Rede von
Karl
Lamers
- Parteizugehörigkeit zum Zeitpunkt der Rede:
(CDU/CSU)
- Letzte offizielle eingetragene Parteizugehörigkeit: (CDU)
Diese Gefahren, Herr Kollege Scheer, sieht jedermann. Sie wissen, daß es Anstrengungen gibt — gottlob auch solche von Ost und West gemeinsam —, sie zu bannen. Sie sind aber mit der Frage etwa der Entfernung von atomaren Waffen in der Bundesrepublik Deutschland überhaupt nicht gelöst. Ich bitte Sie zu bemerken, daß ich gesagt habe: Für die absehbare Zeit muß die nukleare Abschrekkung eine Rolle spielen. Über die mehr philosophische Frage, ob und wann die atomare Abschreckung zu überwinden ist, ob die atomaren Waffen überhaupt jemals verschwinden werden — was wiederum noch eine andere Frage ist — , darüber zu diskutieren, haben wir hier leider keine Zeit.
Ich möchte ein drittes sagen. Weil das so ist, wie ich gesagt habe, müssen wir unsere nationalen Hoffnungen so definieren, daß sie nicht auf den Widerstand der anderen Europäer stoßen, sondern daß sie ihre Unterstützung finden. Das heißt, wir müssen sie so definieren, wie der Bundeskanzler das immer getan hat und tut.

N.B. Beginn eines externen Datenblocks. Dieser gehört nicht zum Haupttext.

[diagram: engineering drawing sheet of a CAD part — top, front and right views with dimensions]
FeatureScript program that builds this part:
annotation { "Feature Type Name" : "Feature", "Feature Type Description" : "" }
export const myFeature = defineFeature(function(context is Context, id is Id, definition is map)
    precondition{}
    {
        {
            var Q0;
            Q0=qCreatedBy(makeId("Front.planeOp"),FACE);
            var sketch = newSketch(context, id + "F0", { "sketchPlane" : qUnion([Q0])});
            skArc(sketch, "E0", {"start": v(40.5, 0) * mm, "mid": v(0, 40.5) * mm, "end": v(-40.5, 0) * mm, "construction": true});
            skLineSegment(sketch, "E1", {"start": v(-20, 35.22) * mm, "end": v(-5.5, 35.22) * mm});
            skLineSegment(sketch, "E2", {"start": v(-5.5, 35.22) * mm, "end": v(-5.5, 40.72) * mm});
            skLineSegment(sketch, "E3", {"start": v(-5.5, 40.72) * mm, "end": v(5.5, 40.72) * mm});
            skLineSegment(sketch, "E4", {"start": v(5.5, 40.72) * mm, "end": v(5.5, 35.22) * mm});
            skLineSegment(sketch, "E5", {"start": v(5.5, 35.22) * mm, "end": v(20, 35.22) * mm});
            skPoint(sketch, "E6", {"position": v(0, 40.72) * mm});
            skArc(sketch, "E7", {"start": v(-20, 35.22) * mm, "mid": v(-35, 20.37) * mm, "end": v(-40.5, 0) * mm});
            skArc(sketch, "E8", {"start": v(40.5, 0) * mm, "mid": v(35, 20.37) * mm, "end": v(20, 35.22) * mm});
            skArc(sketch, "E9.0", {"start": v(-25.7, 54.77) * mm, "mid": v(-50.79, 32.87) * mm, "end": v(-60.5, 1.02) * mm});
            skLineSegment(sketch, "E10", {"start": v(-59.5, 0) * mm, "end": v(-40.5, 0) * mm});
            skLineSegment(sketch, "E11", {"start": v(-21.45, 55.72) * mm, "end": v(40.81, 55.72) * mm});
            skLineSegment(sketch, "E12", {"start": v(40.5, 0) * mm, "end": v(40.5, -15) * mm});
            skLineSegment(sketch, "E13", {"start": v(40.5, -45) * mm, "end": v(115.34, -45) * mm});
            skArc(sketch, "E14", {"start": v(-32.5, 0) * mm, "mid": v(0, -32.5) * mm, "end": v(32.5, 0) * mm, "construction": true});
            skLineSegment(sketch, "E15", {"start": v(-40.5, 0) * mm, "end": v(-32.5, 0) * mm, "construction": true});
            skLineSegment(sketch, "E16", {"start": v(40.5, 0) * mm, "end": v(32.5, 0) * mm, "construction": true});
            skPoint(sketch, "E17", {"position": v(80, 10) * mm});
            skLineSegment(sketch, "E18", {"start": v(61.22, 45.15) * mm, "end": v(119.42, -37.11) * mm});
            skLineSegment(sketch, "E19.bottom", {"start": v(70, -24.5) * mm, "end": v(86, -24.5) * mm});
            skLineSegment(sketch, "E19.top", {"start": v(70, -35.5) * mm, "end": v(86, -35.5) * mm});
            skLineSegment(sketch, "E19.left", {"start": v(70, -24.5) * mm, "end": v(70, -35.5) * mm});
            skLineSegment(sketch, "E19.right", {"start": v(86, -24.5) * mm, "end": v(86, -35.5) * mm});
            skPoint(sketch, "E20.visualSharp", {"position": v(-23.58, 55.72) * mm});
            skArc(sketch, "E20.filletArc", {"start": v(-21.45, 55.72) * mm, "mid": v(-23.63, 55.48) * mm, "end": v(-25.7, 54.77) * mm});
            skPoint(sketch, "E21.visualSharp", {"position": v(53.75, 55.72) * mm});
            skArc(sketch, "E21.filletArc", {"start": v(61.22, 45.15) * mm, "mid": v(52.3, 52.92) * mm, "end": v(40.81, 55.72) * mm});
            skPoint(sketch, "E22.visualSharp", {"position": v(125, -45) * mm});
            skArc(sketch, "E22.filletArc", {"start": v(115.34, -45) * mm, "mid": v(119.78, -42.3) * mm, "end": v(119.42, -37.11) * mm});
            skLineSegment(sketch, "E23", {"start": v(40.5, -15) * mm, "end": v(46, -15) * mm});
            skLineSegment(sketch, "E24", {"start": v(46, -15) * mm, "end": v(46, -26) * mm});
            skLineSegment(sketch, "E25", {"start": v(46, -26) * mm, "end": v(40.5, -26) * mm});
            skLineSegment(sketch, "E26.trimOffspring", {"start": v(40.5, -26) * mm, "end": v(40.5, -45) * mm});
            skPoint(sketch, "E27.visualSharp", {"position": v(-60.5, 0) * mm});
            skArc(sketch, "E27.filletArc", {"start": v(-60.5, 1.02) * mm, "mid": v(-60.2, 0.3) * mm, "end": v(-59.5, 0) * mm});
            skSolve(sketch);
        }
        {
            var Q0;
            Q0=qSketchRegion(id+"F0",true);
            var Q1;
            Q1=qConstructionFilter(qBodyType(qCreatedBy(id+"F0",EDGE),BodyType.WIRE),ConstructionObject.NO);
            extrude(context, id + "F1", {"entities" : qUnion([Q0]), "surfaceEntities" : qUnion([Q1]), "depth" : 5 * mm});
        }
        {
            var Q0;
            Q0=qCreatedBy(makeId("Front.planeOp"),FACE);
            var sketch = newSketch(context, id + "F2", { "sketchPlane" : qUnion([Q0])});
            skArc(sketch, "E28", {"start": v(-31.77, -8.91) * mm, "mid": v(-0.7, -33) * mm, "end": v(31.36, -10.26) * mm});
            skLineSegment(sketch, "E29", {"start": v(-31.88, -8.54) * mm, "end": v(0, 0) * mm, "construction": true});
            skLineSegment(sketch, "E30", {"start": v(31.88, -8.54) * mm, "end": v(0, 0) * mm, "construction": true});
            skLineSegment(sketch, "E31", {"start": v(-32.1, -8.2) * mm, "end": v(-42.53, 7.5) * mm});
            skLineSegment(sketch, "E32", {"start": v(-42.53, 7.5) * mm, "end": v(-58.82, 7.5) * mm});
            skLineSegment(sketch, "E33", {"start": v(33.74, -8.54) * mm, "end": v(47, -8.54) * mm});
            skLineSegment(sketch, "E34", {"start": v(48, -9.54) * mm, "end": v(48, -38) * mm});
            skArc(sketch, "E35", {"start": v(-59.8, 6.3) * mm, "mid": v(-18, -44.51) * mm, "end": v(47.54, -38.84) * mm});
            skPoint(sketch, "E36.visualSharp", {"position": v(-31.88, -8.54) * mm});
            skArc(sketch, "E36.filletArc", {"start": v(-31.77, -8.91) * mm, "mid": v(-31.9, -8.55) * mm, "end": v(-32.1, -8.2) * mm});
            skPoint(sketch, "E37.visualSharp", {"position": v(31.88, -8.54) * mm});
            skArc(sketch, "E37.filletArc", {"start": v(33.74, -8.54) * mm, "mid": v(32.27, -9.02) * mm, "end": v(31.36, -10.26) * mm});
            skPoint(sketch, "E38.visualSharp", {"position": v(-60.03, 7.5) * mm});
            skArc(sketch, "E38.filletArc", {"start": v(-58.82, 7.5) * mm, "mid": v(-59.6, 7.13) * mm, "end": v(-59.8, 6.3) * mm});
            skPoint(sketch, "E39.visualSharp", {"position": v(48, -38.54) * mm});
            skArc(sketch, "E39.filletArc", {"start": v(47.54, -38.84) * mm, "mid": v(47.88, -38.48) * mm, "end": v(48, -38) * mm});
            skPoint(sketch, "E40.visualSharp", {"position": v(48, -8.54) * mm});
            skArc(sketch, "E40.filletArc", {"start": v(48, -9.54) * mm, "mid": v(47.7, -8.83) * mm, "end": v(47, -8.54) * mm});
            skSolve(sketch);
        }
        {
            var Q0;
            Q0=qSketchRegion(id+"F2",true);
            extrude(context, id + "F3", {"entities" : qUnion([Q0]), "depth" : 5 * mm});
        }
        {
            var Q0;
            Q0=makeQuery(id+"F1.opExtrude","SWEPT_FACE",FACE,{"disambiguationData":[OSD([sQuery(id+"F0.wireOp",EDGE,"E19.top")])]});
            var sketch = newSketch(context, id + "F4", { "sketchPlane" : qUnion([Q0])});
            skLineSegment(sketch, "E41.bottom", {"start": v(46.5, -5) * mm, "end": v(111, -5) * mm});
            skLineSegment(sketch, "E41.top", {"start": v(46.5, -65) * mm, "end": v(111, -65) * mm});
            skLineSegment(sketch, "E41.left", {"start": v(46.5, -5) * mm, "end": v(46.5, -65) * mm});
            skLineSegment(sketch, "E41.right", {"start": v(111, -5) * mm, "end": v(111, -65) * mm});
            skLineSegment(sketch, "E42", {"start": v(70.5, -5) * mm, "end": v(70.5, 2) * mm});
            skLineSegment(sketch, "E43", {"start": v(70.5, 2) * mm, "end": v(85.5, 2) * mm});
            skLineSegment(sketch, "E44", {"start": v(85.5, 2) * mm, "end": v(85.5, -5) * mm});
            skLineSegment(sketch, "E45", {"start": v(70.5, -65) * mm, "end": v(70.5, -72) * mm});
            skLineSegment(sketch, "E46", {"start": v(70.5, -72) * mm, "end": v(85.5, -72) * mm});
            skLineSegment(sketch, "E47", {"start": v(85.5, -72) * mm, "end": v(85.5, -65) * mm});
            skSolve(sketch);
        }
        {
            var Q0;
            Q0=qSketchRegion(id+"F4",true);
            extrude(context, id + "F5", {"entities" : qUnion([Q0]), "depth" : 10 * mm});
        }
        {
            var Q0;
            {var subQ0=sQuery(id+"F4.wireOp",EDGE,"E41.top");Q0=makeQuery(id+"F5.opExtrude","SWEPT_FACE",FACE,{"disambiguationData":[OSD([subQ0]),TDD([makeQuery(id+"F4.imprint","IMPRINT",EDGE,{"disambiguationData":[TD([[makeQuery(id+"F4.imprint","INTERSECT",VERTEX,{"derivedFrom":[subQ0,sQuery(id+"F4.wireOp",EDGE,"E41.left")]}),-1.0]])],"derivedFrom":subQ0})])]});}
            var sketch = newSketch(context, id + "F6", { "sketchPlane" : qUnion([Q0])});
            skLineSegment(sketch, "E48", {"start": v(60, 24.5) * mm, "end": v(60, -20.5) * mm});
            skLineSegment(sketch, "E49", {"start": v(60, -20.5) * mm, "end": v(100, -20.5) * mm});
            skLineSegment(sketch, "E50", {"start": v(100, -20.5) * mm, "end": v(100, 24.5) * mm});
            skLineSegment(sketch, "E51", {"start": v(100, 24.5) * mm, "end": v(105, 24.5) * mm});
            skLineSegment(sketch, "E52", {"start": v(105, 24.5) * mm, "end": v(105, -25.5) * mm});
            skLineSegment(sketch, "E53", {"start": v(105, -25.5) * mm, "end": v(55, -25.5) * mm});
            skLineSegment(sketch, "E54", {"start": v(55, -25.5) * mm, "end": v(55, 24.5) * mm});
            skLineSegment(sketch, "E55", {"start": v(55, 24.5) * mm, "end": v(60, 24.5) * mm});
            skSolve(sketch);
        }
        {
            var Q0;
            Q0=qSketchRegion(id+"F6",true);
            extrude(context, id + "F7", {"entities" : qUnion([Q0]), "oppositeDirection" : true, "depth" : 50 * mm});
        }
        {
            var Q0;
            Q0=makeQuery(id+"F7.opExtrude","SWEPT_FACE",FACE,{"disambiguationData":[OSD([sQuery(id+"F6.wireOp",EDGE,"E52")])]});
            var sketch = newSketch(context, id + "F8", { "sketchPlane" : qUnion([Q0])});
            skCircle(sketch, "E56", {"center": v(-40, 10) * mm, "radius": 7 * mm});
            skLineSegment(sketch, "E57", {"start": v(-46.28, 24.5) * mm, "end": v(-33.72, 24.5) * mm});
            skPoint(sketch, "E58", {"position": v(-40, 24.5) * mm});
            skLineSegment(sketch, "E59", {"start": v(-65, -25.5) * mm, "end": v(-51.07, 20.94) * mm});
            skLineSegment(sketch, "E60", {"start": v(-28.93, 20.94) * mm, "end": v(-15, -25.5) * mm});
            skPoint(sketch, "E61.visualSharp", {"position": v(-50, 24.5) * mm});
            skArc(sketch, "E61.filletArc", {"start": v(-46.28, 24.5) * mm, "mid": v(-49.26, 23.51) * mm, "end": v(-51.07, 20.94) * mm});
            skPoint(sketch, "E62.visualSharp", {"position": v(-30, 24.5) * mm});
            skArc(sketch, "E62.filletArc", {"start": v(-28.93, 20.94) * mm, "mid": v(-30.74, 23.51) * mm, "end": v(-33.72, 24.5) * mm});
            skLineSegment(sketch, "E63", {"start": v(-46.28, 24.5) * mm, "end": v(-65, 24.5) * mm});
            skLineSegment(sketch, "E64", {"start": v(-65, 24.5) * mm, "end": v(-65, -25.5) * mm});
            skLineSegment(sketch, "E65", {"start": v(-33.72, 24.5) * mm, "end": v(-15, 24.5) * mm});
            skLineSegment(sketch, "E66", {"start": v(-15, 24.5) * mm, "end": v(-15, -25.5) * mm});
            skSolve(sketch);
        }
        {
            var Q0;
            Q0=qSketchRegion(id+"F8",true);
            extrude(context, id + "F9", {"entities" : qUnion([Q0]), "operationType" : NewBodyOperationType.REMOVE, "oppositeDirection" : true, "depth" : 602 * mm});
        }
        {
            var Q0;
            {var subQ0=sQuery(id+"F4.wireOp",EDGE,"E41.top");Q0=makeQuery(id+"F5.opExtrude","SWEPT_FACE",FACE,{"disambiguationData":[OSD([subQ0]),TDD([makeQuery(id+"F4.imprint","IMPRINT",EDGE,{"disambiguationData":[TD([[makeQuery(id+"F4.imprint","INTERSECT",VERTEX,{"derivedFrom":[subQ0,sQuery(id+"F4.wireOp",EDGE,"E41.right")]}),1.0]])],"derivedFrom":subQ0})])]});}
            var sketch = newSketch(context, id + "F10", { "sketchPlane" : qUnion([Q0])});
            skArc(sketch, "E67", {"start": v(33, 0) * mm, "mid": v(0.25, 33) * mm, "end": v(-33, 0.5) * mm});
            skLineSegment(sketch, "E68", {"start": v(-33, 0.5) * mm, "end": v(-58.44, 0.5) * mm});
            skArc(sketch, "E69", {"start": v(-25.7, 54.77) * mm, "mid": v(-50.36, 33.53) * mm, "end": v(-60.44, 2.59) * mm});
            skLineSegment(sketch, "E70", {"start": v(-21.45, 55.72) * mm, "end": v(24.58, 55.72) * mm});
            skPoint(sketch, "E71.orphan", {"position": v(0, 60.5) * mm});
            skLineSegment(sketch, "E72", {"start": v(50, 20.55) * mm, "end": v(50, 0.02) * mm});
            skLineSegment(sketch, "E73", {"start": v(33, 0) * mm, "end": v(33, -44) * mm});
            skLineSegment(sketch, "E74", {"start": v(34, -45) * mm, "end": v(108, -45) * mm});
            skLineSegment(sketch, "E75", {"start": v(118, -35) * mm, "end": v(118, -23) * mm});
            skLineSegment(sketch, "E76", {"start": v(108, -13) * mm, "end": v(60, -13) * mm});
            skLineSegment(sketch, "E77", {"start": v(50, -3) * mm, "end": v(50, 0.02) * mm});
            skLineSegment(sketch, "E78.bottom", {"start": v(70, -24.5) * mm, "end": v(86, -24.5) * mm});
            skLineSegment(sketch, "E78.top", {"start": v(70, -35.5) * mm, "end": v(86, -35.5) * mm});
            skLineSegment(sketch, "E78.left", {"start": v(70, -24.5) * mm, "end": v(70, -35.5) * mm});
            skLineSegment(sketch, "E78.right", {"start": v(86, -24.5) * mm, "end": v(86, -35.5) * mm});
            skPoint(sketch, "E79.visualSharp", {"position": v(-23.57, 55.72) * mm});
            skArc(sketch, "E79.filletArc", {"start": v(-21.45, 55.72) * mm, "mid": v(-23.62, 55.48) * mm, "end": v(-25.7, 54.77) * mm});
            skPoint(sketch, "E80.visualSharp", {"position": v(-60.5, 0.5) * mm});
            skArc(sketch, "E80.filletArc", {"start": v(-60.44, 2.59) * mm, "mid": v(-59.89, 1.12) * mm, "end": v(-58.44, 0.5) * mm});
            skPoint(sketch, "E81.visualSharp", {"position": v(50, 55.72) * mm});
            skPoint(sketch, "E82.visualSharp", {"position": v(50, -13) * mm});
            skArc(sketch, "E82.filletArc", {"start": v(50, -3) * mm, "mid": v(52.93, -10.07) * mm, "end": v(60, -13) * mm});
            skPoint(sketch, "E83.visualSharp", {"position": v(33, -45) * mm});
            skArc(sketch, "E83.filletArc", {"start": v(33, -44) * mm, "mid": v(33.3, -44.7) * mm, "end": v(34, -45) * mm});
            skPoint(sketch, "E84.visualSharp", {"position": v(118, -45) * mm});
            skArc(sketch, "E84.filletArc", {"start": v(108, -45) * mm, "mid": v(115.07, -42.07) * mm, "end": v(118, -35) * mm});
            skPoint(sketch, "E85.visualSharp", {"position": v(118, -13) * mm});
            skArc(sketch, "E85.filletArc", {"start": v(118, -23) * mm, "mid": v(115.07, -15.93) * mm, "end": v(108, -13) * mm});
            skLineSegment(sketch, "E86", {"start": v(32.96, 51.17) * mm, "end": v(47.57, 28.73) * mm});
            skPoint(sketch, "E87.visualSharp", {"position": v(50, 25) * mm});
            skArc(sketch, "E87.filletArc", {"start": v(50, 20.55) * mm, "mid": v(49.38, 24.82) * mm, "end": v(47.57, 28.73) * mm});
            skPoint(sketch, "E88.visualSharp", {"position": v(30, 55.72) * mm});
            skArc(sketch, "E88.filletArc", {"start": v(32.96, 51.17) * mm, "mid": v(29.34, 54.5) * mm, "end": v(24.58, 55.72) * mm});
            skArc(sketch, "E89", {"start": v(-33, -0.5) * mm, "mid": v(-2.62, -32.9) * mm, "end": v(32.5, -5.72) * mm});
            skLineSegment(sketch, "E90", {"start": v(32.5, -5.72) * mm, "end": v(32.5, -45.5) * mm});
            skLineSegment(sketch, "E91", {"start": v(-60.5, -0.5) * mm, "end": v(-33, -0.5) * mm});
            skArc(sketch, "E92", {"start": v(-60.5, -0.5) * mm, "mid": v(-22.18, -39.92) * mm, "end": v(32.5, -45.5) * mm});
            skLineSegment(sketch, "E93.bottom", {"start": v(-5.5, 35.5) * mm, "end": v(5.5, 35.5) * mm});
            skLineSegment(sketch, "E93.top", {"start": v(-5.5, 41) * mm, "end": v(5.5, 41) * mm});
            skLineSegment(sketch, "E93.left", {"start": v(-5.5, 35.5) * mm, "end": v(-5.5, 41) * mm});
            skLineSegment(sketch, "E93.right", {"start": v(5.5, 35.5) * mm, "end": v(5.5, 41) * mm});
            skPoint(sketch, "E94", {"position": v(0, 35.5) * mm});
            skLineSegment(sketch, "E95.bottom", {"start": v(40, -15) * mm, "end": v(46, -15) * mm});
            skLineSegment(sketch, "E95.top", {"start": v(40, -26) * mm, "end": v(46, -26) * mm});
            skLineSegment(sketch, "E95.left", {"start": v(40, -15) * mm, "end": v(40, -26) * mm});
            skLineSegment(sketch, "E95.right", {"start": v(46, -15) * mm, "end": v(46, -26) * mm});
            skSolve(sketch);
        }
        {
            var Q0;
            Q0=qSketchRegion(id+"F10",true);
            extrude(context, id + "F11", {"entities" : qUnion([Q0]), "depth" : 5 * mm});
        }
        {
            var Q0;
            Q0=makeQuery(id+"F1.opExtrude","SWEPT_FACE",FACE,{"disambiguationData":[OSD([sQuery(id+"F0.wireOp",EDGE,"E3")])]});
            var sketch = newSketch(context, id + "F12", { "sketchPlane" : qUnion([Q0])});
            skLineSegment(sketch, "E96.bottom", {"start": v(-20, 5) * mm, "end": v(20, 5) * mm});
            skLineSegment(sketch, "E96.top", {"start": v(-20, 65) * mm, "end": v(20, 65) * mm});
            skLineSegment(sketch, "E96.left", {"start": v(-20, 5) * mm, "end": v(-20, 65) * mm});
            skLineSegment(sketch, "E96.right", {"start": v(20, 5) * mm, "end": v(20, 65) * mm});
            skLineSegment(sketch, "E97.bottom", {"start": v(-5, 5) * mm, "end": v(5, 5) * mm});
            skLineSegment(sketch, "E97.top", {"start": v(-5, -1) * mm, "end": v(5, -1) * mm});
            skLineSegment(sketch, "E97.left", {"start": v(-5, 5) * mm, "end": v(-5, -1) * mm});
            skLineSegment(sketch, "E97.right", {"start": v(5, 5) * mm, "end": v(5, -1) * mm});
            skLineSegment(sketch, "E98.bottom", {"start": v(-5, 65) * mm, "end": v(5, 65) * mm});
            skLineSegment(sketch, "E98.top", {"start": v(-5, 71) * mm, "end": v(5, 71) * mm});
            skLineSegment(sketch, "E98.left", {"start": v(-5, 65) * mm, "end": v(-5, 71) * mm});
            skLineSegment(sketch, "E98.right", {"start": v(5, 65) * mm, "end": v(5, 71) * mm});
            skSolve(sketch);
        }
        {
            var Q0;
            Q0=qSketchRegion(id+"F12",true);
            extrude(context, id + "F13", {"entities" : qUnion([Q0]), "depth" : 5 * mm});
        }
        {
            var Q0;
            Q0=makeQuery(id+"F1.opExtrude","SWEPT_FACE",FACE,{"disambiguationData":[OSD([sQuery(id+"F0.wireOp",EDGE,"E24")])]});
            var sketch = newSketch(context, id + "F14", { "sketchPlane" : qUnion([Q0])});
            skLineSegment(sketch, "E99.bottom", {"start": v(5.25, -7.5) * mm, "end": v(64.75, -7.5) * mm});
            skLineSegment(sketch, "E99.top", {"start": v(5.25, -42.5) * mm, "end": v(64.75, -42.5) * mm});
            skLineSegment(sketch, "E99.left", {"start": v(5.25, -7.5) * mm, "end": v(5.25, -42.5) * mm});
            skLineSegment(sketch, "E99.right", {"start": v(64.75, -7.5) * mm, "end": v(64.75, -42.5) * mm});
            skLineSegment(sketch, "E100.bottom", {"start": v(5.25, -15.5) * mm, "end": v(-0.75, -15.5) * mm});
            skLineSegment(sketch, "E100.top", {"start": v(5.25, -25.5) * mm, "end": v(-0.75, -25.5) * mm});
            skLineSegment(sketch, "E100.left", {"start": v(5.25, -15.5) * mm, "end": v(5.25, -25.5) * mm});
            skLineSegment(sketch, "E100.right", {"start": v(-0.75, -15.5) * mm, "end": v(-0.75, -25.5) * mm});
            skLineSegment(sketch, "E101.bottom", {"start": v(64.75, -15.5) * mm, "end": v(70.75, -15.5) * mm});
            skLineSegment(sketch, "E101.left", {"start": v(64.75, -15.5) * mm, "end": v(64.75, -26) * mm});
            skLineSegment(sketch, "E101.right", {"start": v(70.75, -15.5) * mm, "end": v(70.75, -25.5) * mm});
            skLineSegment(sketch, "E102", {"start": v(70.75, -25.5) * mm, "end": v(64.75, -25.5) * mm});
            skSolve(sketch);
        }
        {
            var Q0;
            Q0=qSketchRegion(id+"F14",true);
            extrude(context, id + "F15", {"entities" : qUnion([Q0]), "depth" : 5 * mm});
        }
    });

Viertens, meine Freunde, müssen wir uns vor allem in ruhiger Selbstgewißheit unserer eigenen Stärke bewußt sein. Sie beruht einmal auf unserer Lage, die natürlich exponiert und daher gefährdet ist und besondere Abhängigkeiten einschließt. Aber das ist doch nichts anderes als die Kehrseite der Tatsache, daß nichts in Europa, weder im Westen noch im Osten noch in Gesamteuropa gewissermaßen um uns herum, ohne uns geschehen kann. Weder kann es ein freies starkes Westeuropa ohne die Bundesrepublik geben noch eine gesamteuropäische Lösung ohne eine Lösung der deutschen Frage.
Weiter beruht unsere Stärke auf unserer Wirtschaft. Dazu brauche ich heute nichts zu sagen.
Schließlich beruht sie aber doch auch und nicht zum letzten auf der Bundeswehr. Deswegen ist es mit den Interessen unseres Landes unvereinbar, wenn sie von manchen wie ein Übel, von anderen wie ein unvermeidliches, aber dennoch wie ein Übel behandelt wird, das man so schnell wie möglich und gleich wie loswerden will. Das hat diese Bundeswehr nicht nur nicht verdient, das liegt auch nicht im Interesse unseres Landes.
Es liegt im Interesse unseres Landes, mit diesem Pfund zu wuchern, bei den Abrüstungsverhandlungen so gut wie bei der Entwicklung neuer militärischer Strukturen in Europa, welche die notwendige Voraussetzung sind, um auch die Abrüstung zu einem schlußendlichen Erfolg zu führen.
Ich danke für Ihre geneigte Aufmerksamkeit.